В этом фрагменте (т. 2, с. 39) “Истории Египта” Д.Г.Брэстеда, наиболее авторитетного египтолога ХIХ в., в переводе с английского В.Викентьева приоткрывается и содержательная сторона раскола, происшедшего более трех тысяч лет назад между жречеством Амона-Ра и Атона.
Под именем Атона Аменхотеп IV (Эхнатон) ввел почитание высшего бога и не сделал при этом никакой попытки установить тождество своего нового божества с древним солнечным богом Ра…Молодой царь немедленно принял сан верховного жреца нового бога, с тем же титулом Великого Ясновидца, который носил и верховный жрец Ра в Гелиополе. Но, как бы ни представлялось очевидным гелиопольское происхождение новой государственной религии, последняя не являлась простым солнцепочитанием: имя Атон употреблялось вместо древнего слова бог (нутер), и новый бог ясно отличался от материального солнца. К древнему имени бога-солнца была присоединена пояснительная фраза: согласно его имени — жар, пребывающий в солнце, и его же называли Владыкой солнца (Атона). Следовательно, царь обожествил жар, который он находил во всех проявлениях жизни. Этот жар играет в новой вере столь же важную роль, как и в ранних космогониях греков…Царю, несомненно, оставались абсолютно неведомы физико-химические аспекты его теории, также как и ранним грекам, оперировавшим с подобным же понятием; тем не менее, основная мысль поразительно верна и, как мы увидим, на редкость плодотворна. Внешний символ нового бога стал в резкое противоречие с традицией, но он был доступен пониманию многих народов, составлявших империю, и его мог уразуметь при первом же взгляде всякий вдумчивый чужеземец, чего нельзя сказать о других традиционных символах египетской религии (там же с. 40–41).

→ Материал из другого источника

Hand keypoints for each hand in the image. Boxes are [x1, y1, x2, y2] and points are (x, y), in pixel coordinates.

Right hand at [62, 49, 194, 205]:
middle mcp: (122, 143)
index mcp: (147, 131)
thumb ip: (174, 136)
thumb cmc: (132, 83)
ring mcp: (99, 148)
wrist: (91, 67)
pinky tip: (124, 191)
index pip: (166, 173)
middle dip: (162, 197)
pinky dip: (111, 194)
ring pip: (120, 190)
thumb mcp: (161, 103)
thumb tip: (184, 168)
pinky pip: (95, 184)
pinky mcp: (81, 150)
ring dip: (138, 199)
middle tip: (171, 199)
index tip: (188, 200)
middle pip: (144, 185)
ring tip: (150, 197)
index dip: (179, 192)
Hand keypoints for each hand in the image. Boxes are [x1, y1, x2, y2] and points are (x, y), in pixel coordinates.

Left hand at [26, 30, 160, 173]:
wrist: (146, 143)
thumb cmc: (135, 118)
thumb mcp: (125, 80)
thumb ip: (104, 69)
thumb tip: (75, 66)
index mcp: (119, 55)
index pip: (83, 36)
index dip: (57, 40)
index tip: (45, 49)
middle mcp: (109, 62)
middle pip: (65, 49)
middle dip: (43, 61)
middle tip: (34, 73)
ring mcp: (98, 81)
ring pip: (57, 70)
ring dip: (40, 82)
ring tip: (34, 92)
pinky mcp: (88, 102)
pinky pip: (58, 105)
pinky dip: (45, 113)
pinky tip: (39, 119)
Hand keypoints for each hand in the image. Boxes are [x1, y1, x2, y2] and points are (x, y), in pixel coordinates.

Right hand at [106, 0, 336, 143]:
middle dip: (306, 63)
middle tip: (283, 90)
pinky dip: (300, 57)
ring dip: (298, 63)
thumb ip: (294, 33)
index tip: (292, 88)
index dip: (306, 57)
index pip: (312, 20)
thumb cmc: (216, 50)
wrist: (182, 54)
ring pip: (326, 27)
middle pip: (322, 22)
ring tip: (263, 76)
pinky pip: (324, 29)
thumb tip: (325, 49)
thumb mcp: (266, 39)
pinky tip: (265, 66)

Д.Г.Брэстед также сообщает, что «изо всех документов, сохранившегося от эпохи этого единственного в своем роде переворота, гимны Эхнатона являются наиболее интересными; по ним мы можем составить представление о поучениях, над распространением которых так потрудился молодой мыслитель-фараон».
При этом автор “Истории Египта отмечает удивительное сходство содержания одного из гимнов Атону со сто третьим псалмом Давида Библии (там же с. 51–52). К сожалению, Брэстед ничего не говорит о более замечательном сходстве и по ритмике текста, и по содержанию между гимнами Атону и другим документом, появившемся две тысячи лет спустя после убийства жречеством Амона-Ра Эхнатона.